UCSB “Introduction to Robotics: Planning and Kinematics”
ME/ECE 179P, Fall 2014
Instructor: Stephen L. Smith

This is the website for the UCSB course ME / ECE 179P “Introduction to Robotics: Planning and Kinematics”, Fall 2014.

Piazza Course page: https://piazza.com/ucsb/fall2014/meece179p/home


Motion planning and kinematics topics with an emphasis on geometric reasoning, programming and matrix computations. Motion planning: configuration spaces, sensor-based planning, decomposition and sampling methods, and advanced planning algorithms. Kinematics: reference frames, rotations and displacements, kinematic motion models.

Course Learning Outcomes

  • An ability to apply knowledge of geometry, graph algorithms and linear algebra to robotic systems

  • An ability to use a numerical computing environment, such as MATLAB, to solve engineering problems

  • An ability to formulate and solve planning problems in robotics

  • An ability to formulate and solve kinematics problems in robotics


Eng 3 and either ME 17 or ECE 130C (concurrent enrollment is allowed).

Knowledge of basic concepts in matrix theory (matrix multiplication, traces, determinants, eigenvalues), differential equations, and familiarity with MATLAB programming.

Lecture Time and Place

Tuesday and Thursday 6:00 - 7:15pm, Engineering Building II, room 2243

Final Exam

  • Time: Wednesday December 17, 2014 from 7:30 - 10:30pm.

  • Place: Engineering Building II, Room 2243

Course credit

Units: 4, including 3 units of lecture, 1 unit of computer lab per week


Weekly lecture notes are available in pdf format. Warning: the lecture notes may be updated during the course. I will inform you when a new version of the notes is available.


Professor Stephen L. Smith
Department of Electrical and Computer Engineering
University of Waterloo, Canada

Visiting Professor at UC Santa Barbara for Fall 2014

Email: stephen.smith@uwaterloo.ca
Website: https://ece.uwaterloo.ca/~sl2smith/

Office hours

Place: Room 2328, Engineering Bldg II
Time: Thursday, 5-6pm. Or, just send me an email to set up a time.
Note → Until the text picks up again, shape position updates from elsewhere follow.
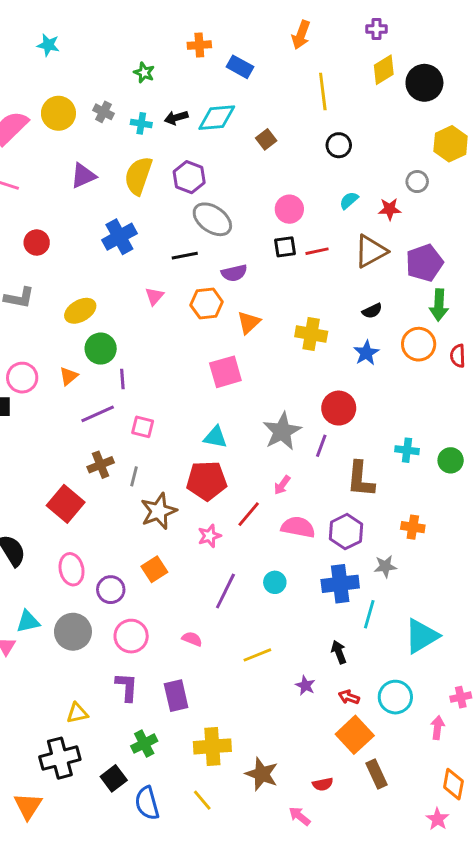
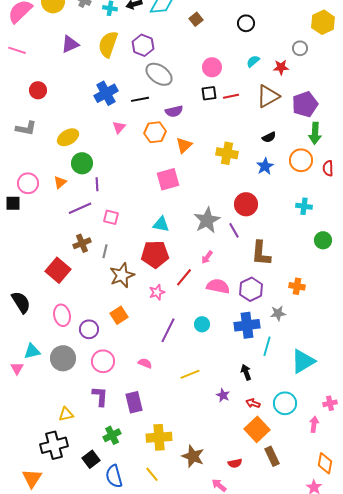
blue cross: (119, 237) -> (106, 93), moved
purple line: (321, 446) -> (234, 230), turned -49
cyan cross: (407, 450) -> (304, 206), moved

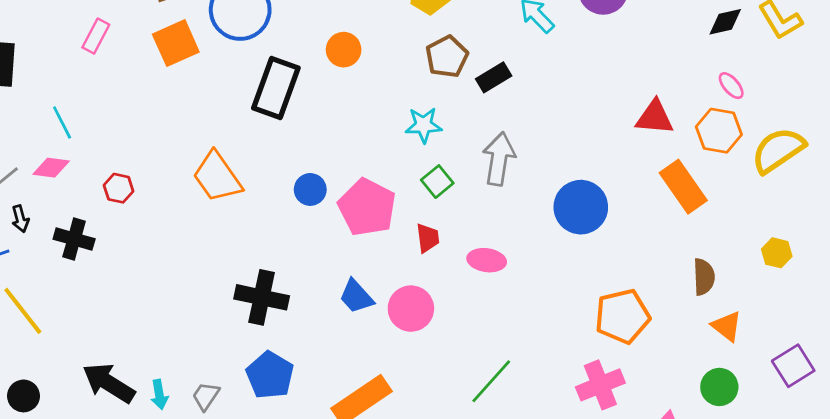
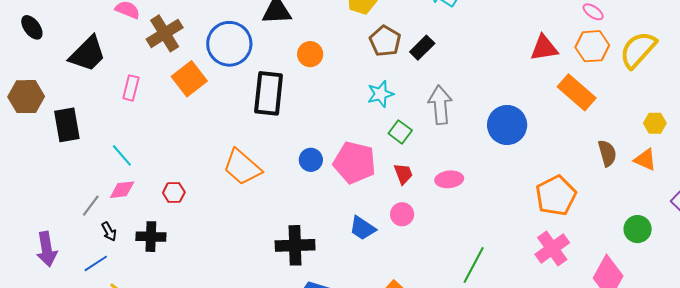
pink circle: (411, 309) -> (402, 214), moved, size x0.7
orange triangle: (727, 326) -> (645, 160), moved

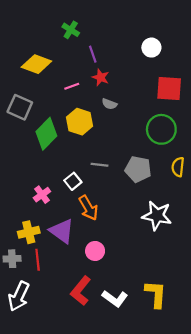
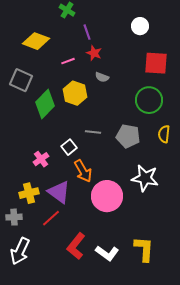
pink circle: (95, 251) -> (107, 196), moved, size x1.8
red line: (38, 260) -> (51, 218), moved, turned 54

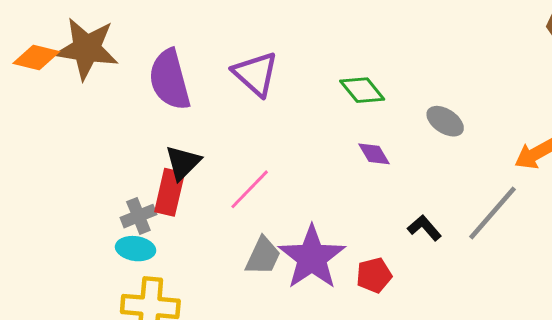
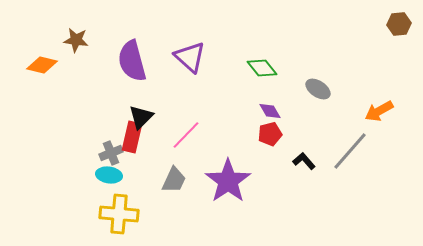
brown star: (87, 49) -> (76, 40), size x0.6
orange diamond: (36, 58) -> (42, 65), moved
gray trapezoid: (263, 256) -> (174, 180), moved
red pentagon: (374, 275) -> (270, 134), moved

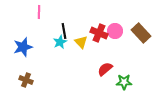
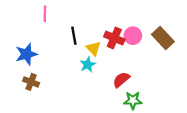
cyan star: (60, 42) -> (88, 65), moved
brown cross: (26, 80) -> (31, 82), moved
green star: (124, 82) -> (133, 100), moved

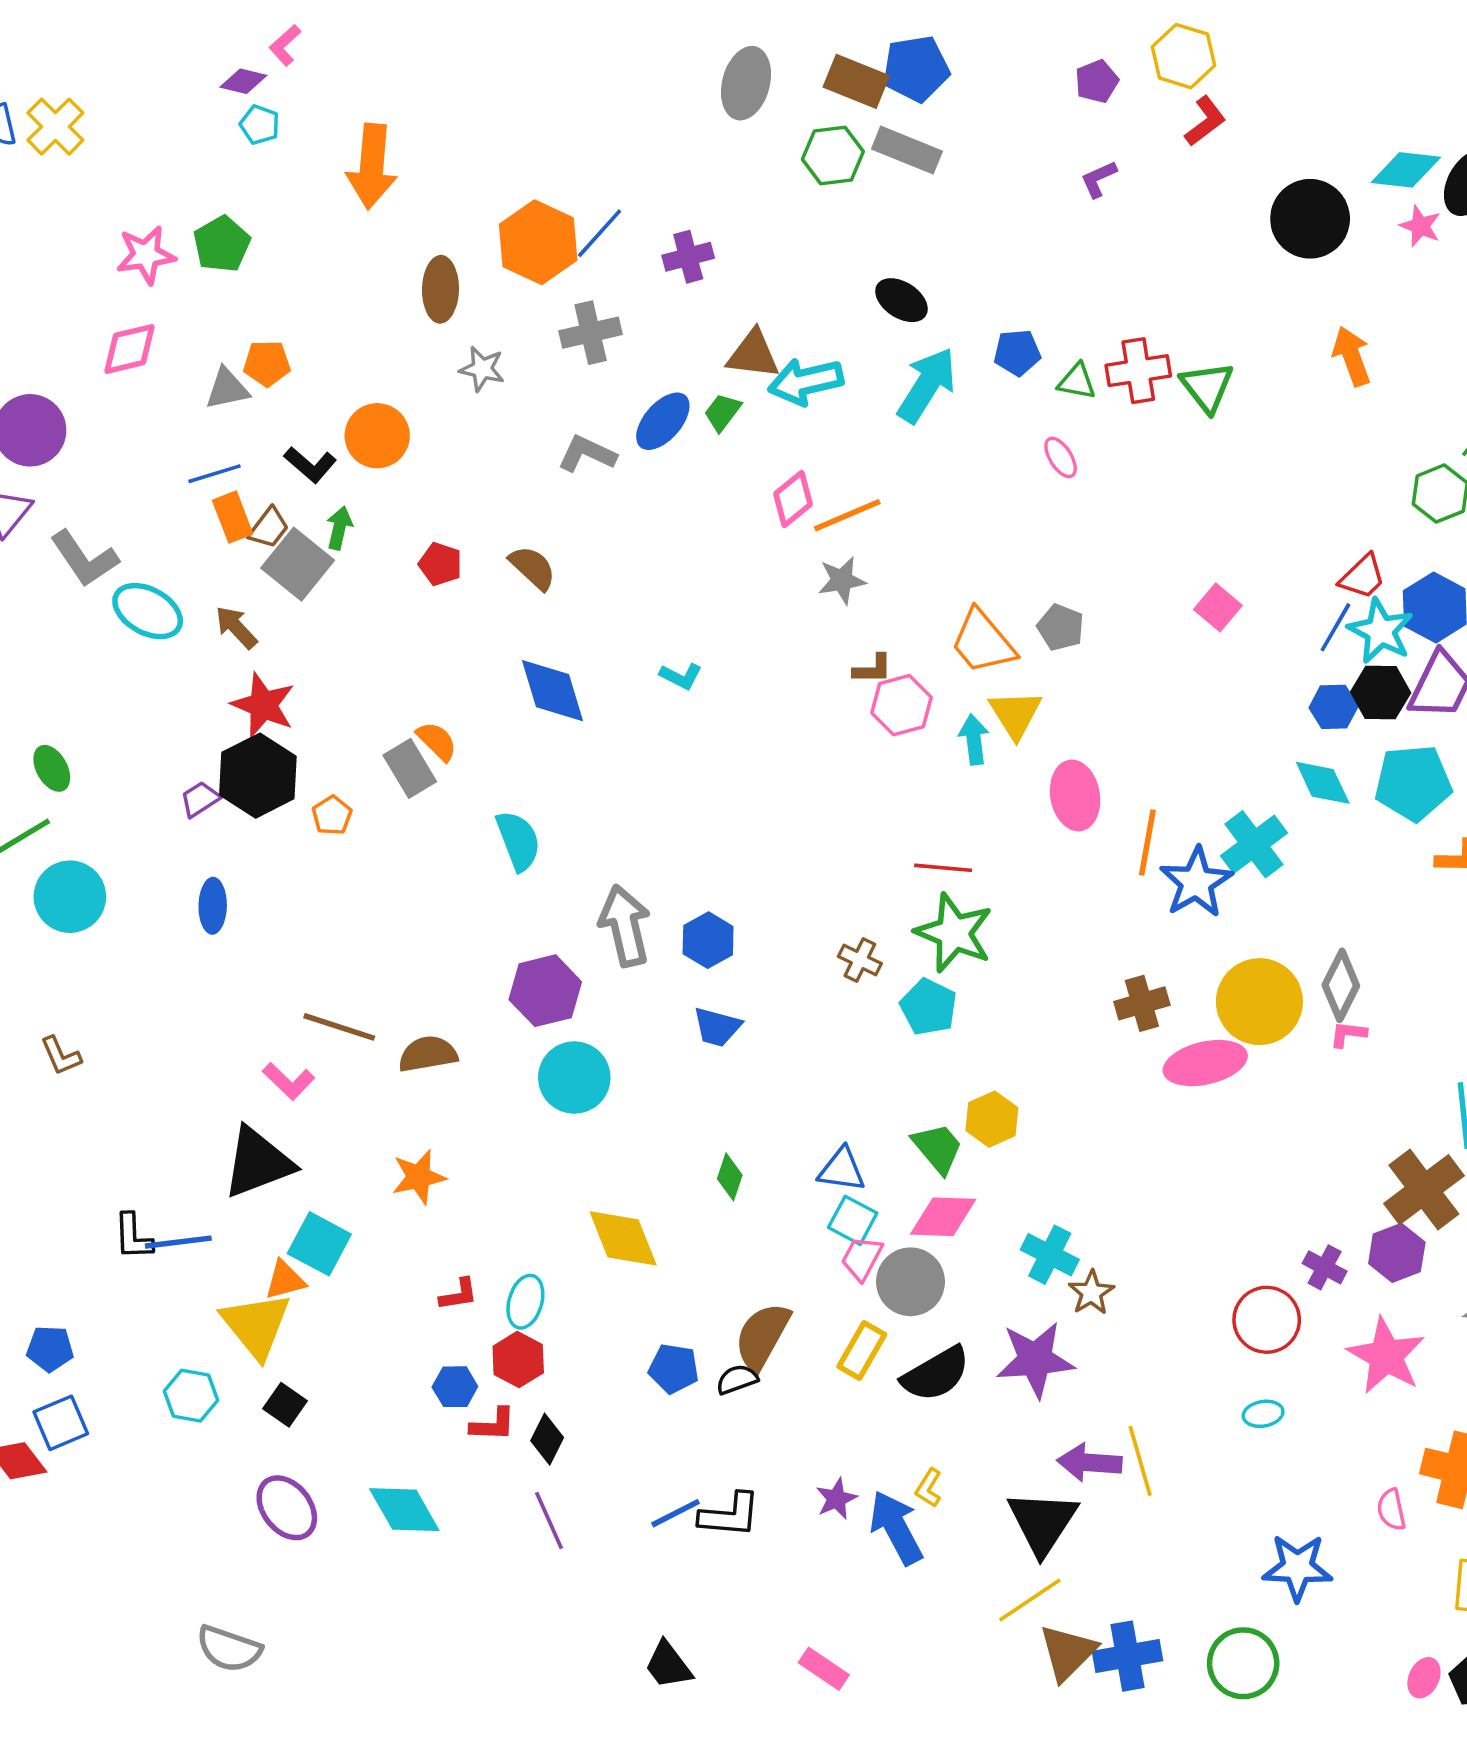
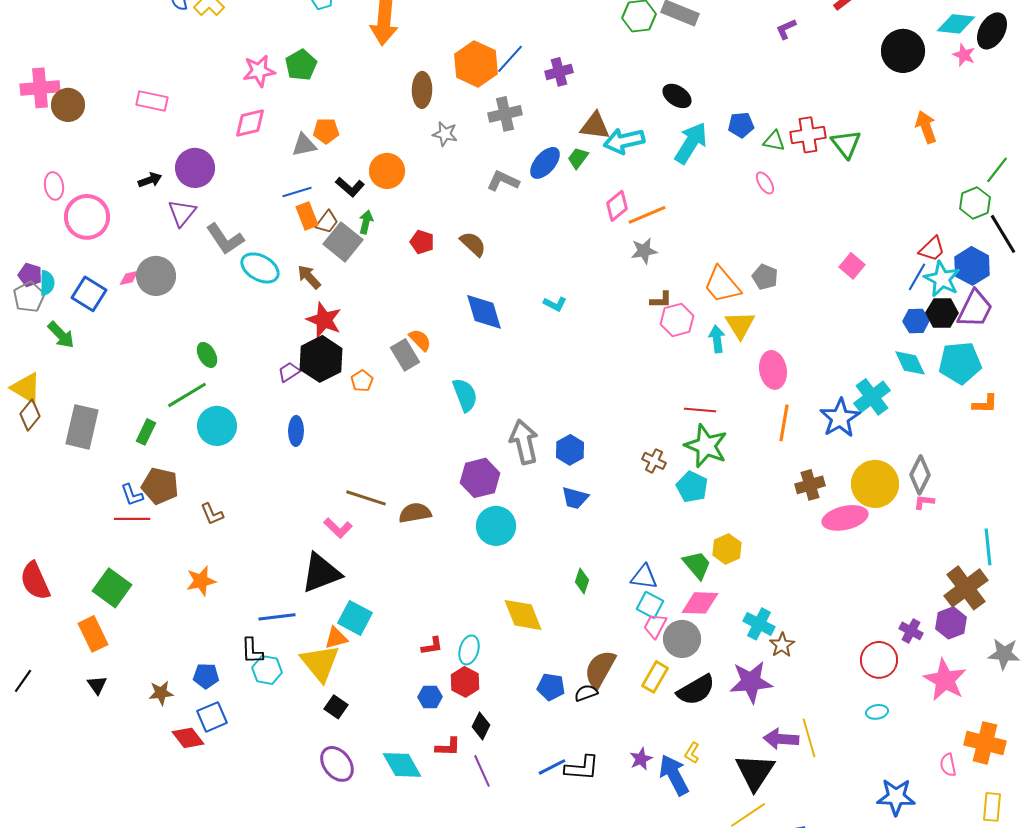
orange line: (1147, 842) -> (784, 423), moved
orange star: (419, 1177) -> (201, 581), moved
black L-shape: (133, 1237) -> (252, 651), moved
cyan hexagon: (191, 1396) -> (267, 670), moved
red L-shape: (493, 1425) -> (448, 747), moved

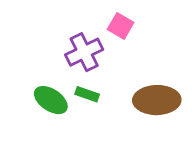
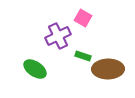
green rectangle: (87, 94) -> (83, 56), moved

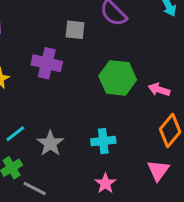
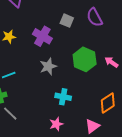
pink arrow: (159, 90) -> (111, 62), moved
gray star: (50, 143) -> (48, 66), moved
We will be using Piazza for class discussion. The system is highly catered to getting you help fast and efficiently from classmates, and myself. Rather than emailing questions to me, I encourage you to post your questions on Piazza.

Find our class page at: https://piazza.com/ucsb/fall2014/meece179p/home

If you plan to come to office hours for questions about homework, please be prepared to show attempts at solving the problem that you prepared before coming.


The grading scheme for the course is as follows

  1. Homework: 15%

  2. Projects: 15%

  3. Midterm: 35%

  4. Final: 35%

Partial credit might be given whenever the overall performance is low. If answers are not accompanied by satisfactory explanations (e.g., all intermediate steps, clearly readable handwriting), then no credit will be given.

Exams and quizzes will be closed book and closed notes. You may prepare an exam aid (cheat sheet) in your own handwriting, consisting of one, one-sided sheet (letter size, 8.5x11in) for the midterm and one, two-sided sheet for the final exam. No calculators/tablets/cellphones are allowed during the exams (they would be useless anyway).

In exceptional cases, I reserve the right to give extra points for excellent performance on the final. Please, do not count on it as a way to avoid doing homework assignments.

Homeworks due dates are by 6pm on the posted date. Paper answers will be submitted in the ME179P box near room 2243, in the Engineering Building II. Electronic submissions will be done via email. No late homework will be accepted, but as compensation, I will drop the homework with least score when computing the homework average.

Computer Access & MATLAB

You should all be be familiar with the College of Engineering computer laboratories. Some of the homework and all computer laboratory assignments will require working knowledge of MATLAB.

A MATLAB primer is available in the handout section of the course website.

Collaboration Policy

Collaboration Policy for this course & Academic Dishonesty @ Wikipedia

Copyright Policy

All course materials (class lectures and discussions, handouts, examinations, web materials) and the intellectual content of the course itself are protected by United States Federal Copyright Law, the California Civil Code. The UC Policy 102.23 expressly prohibits students (and all other persons) from recording lectures or discussions and from distributing or selling lectures notes and all other course materials without the prior written permission of the instructor (See Policy on Student Conduct and Discipline). Students are permitted to make notes solely for their own private educational use. Exceptions to accommodate students with disabilities may be granted with appropriate documentation. To be clear, in this class students are forbidden from completing study guides and selling them to any person or organization.